In any case, Klein’s idea that there is such a thing as a “more accurate Assyria” that might be invented and organized along sectarian or any other lines is flawed. There was an idea of a “Greater Syria,” and it mainly included the lands of modern Syria, Lebanon, Israel, and Palestine. There is no chance that a state with those borders would emerge in the foreseeable future. Besides, pan-Arab nationalism of the sort that Klein is talking about here hasn’t been a major political force for decades.

Beyond that, it’s important to challenge the assumption that there are “accurate” borders defined by the makeup of a country’s population. There was a time when enthusiasts for self-determination thought that Yugoslavia ought to be created to join various South Slav nations together, and then eighty years later a new generation of enthusiasts for self-determination thought that it was “natural” for Yugoslavia to be broken up because of ethnic differences. Borders that seem “natural” or “more accurate” to people in one era appear phony and imposed from the outside to people in another. There’s no such thing as a “more accurate Assyria,” and the belief that such things can be identified, mapped, and turned into political reality has been one of the major sources of conflict and misery for the last two hundred years.

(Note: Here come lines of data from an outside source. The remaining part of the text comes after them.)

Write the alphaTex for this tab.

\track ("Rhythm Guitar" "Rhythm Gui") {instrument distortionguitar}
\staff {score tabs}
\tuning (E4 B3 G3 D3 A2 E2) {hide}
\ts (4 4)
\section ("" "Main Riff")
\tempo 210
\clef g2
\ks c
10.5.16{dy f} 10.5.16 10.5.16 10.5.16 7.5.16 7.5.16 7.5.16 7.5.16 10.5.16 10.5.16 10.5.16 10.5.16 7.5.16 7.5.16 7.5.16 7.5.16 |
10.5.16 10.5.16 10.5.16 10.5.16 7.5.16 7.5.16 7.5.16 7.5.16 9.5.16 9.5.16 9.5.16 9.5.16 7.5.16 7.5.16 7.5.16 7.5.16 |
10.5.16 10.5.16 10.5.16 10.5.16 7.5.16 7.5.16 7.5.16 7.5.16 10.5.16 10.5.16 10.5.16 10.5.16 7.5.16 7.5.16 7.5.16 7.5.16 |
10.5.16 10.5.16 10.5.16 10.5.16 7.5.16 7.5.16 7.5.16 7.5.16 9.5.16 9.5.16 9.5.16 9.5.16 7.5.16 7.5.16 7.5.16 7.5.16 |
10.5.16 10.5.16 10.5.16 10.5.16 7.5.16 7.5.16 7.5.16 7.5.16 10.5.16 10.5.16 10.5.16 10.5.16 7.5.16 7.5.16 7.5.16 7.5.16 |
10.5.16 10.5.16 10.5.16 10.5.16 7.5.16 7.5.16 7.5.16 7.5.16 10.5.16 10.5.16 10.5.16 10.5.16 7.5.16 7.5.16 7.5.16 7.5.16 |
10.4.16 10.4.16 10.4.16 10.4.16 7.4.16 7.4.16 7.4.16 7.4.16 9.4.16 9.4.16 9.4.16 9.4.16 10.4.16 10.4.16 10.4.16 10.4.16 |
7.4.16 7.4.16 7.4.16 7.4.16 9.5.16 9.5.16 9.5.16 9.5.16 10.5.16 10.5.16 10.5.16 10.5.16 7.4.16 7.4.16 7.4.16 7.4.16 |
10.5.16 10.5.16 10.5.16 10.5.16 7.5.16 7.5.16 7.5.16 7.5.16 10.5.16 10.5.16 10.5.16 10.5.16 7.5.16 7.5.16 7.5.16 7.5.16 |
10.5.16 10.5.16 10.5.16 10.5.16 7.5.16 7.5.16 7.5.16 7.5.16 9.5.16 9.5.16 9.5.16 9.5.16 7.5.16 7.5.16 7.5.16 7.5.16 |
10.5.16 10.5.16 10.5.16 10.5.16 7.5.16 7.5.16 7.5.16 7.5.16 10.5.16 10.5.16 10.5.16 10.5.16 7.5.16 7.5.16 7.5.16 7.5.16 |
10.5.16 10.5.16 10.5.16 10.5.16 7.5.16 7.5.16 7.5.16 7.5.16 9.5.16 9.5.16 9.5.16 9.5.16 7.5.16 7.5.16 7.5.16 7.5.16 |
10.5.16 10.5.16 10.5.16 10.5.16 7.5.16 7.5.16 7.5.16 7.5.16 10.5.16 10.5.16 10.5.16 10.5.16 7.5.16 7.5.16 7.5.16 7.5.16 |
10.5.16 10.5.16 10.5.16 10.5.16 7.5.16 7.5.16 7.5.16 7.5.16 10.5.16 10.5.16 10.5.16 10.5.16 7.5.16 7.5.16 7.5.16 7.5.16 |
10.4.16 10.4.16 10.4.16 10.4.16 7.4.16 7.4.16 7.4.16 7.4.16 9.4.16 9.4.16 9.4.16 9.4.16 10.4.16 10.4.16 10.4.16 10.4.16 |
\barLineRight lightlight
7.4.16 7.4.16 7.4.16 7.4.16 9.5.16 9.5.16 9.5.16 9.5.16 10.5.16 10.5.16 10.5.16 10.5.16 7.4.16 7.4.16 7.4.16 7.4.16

P.S. I want to note that Klein really is arguing for the position that the U.S. should be “open to the nationhood of actual countries in the region.” That takes for granted that the countries that currently exist in the region are not “actual countries” because their borders were drawn by the great powers. There are countless regions and peoples that might have a claim to being an “actual” country in some sense, but it doesn’t follow that all of them should have their own nation-states. One danger of distinguishing between “actual” and “artificial” countries is that there is a tendency to identify countries that “we” like as “actual” and those that “we” find troublesome to be “artificial,” which often leads to support for partitioning the latter.